-- Opening Marker --
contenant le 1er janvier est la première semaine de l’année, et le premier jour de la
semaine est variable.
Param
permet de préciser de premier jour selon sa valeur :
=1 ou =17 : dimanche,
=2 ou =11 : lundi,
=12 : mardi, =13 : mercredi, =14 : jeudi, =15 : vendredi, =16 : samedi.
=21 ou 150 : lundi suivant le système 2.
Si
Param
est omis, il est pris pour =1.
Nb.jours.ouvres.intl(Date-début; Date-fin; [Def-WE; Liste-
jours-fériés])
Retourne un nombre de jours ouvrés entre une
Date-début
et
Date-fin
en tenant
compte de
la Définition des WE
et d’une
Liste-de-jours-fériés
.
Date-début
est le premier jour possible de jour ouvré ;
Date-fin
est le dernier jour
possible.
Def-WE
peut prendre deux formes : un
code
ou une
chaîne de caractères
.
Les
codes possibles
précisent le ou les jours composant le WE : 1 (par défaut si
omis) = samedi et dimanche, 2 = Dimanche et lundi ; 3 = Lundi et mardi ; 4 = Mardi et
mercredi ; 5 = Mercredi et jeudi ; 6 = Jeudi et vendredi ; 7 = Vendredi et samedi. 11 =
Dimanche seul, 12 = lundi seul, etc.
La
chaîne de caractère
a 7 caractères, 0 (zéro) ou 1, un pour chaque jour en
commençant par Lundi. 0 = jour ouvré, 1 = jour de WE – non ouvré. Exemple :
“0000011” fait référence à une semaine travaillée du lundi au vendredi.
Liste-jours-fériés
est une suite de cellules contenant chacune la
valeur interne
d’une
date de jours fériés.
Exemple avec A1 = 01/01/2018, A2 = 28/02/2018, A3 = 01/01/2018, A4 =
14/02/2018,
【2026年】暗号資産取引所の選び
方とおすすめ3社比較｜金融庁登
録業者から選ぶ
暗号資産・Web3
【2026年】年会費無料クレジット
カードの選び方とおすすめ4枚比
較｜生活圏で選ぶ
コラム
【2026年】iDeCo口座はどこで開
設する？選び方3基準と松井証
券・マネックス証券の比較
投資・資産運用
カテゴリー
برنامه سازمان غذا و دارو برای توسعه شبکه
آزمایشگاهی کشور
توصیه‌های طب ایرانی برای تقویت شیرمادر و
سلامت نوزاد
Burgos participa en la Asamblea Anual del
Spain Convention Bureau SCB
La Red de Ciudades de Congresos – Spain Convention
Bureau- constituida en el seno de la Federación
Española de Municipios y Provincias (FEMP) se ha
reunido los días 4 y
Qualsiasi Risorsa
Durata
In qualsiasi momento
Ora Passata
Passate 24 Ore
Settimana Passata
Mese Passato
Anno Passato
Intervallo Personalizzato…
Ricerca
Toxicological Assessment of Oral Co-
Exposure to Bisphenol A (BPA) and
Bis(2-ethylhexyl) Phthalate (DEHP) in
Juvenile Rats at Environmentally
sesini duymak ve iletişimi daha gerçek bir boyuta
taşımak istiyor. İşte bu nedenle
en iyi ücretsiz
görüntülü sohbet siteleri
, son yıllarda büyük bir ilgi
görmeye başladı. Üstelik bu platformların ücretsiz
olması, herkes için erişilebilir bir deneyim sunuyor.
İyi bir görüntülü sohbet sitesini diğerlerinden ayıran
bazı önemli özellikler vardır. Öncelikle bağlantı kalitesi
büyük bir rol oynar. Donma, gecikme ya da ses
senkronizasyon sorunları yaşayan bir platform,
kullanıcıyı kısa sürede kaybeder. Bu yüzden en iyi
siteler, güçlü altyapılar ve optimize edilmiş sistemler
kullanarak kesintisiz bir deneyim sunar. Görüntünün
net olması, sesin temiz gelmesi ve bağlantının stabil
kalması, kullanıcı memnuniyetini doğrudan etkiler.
-- Closing Marker --
## Assigned task
Give the text of every record as a JSON list of strings, with one string per line and blank lines left out.

## Reply
[
  "contenant le 1er janvier est la première semaine de l’année, et le premier jour de la",
  "semaine est variable.",
  "Param",
  "permet de préciser de premier jour selon sa valeur :",
  "=1 ou =17 : dimanche,",
  "=2 ou =11 : lundi,",
  "=12 : mardi, =13 : mercredi, =14 : jeudi, =15 : vendredi, =16 : samedi.",
  "=21 ou 150 : lundi suivant le système 2.",
  "Si",
  "Param",
  "est omis, il est pris pour =1.",
  "Nb.jours.ouvres.intl(Date-début; Date-fin; [Def-WE; Liste-",
  "jours-fériés])",
  "Retourne un nombre de jours ouvrés entre une",
  "Date-début",
  "et",
  "Date-fin",
  "en tenant",
  "compte de",
  "la Définition des WE",
  "et d’une",
  "Liste-de-jours-fériés",
  ".",
  "Date-début",
  "est le premier jour possible de jour ouvré ;",
  "Date-fin",
  "est le dernier jour",
  "possible.",
  "Def-WE",
  "peut prendre deux formes : un",
  "code",
  "ou une",
  "chaîne de caractères",
  ".",
  "Les",
  "codes possibles",
  "précisent le ou les jours composant le WE : 1 (par défaut si",
  "omis) = samedi et dimanche, 2 = Dimanche et lundi ; 3 = Lundi et mardi ; 4 = Mardi et",
  "mercredi ; 5 = Mercredi et jeudi ; 6 = Jeudi et vendredi ; 7 = Vendredi et samedi. 11 =",
  "Dimanche seul, 12 = lundi seul, etc.",
  "La",
  "chaîne de caractère",
  "a 7 caractères, 0 (zéro) ou 1, un pour chaque jour en",
  "commençant par Lundi. 0 = jour ouvré, 1 = jour de WE – non ouvré. Exemple :",
  "“0000011” fait référence à une semaine travaillée du lundi au vendredi.",
  "Liste-jours-fériés",
  "est une suite de cellules contenant chacune la",
  "valeur interne",
  "d’une",
  "date de jours fériés.",
  "Exemple avec A1 = 01/01/2018, A2 = 28/02/2018, A3 = 01/01/2018, A4 =",
  "14/02/2018,",
  "【2026年】暗号資産取引所の選び",
  "方とおすすめ3社比較｜金融庁登",
  "録業者から選ぶ",
  "暗号資産・Web3",
  "【2026年】年会費無料クレジット",
  "カードの選び方とおすすめ4枚比",
  "較｜生活圏で選ぶ",
  "コラム",
  "【2026年】iDeCo口座はどこで開",
  "設する？選び方3基準と松井証",
  "券・マネックス証券の比較",
  "投資・資産運用",
  "カテゴリー",
  "برنامه سازمان غذا و دارو برای توسعه شبکه",
  "آزمایشگاهی کشور",
  "توصیه‌های طب ایرانی برای تقویت شیرمادر و",
  "سلامت نوزاد",
  "Burgos participa en la Asamblea Anual del",
  "Spain Convention Bureau SCB",
  "La Red de Ciudades de Congresos – Spain Convention",
  "Bureau- constituida en el seno de la Federación",
  "Española de Municipios y Provincias (FEMP) se ha",
  "reunido los días 4 y",
  "Qualsiasi Risorsa",
  "Durata",
  "In qualsiasi momento",
  "Ora Passata",
  "Passate 24 Ore",
  "Settimana Passata",
  "Mese Passato",
  "Anno Passato",
  "Intervallo Personalizzato…",
  "Ricerca",
  "Toxicological Assessment of Oral Co-",
  "Exposure to Bisphenol A (BPA) and",
  "Bis(2-ethylhexyl) Phthalate (DEHP) in",
  "Juvenile Rats at Environmentally",
  "sesini duymak ve iletişimi daha gerçek bir boyuta",
  "taşımak istiyor. İşte bu nedenle",
  "en iyi ücretsiz",
  "görüntülü sohbet siteleri",
  ", son yıllarda büyük bir ilgi",
  "görmeye başladı. Üstelik bu platformların ücretsiz",
  "olması, herkes için erişilebilir bir deneyim sunuyor.",
  "İyi bir görüntülü sohbet sitesini diğerlerinden ayıran",
  "bazı önemli özellikler vardır. Öncelikle bağlantı kalitesi",
  "büyük bir rol oynar. Donma, gecikme ya da ses",
  "senkronizasyon sorunları yaşayan bir platform,",
  "kullanıcıyı kısa sürede kaybeder. Bu yüzden en iyi",
  "siteler, güçlü altyapılar ve optimize edilmiş sistemler",
  "kullanarak kesintisiz bir deneyim sunar. Görüntünün",
  "net olması, sesin temiz gelmesi ve bağlantının stabil",
  "kalması, kullanıcı memnuniyetini doğrudan etkiler."
]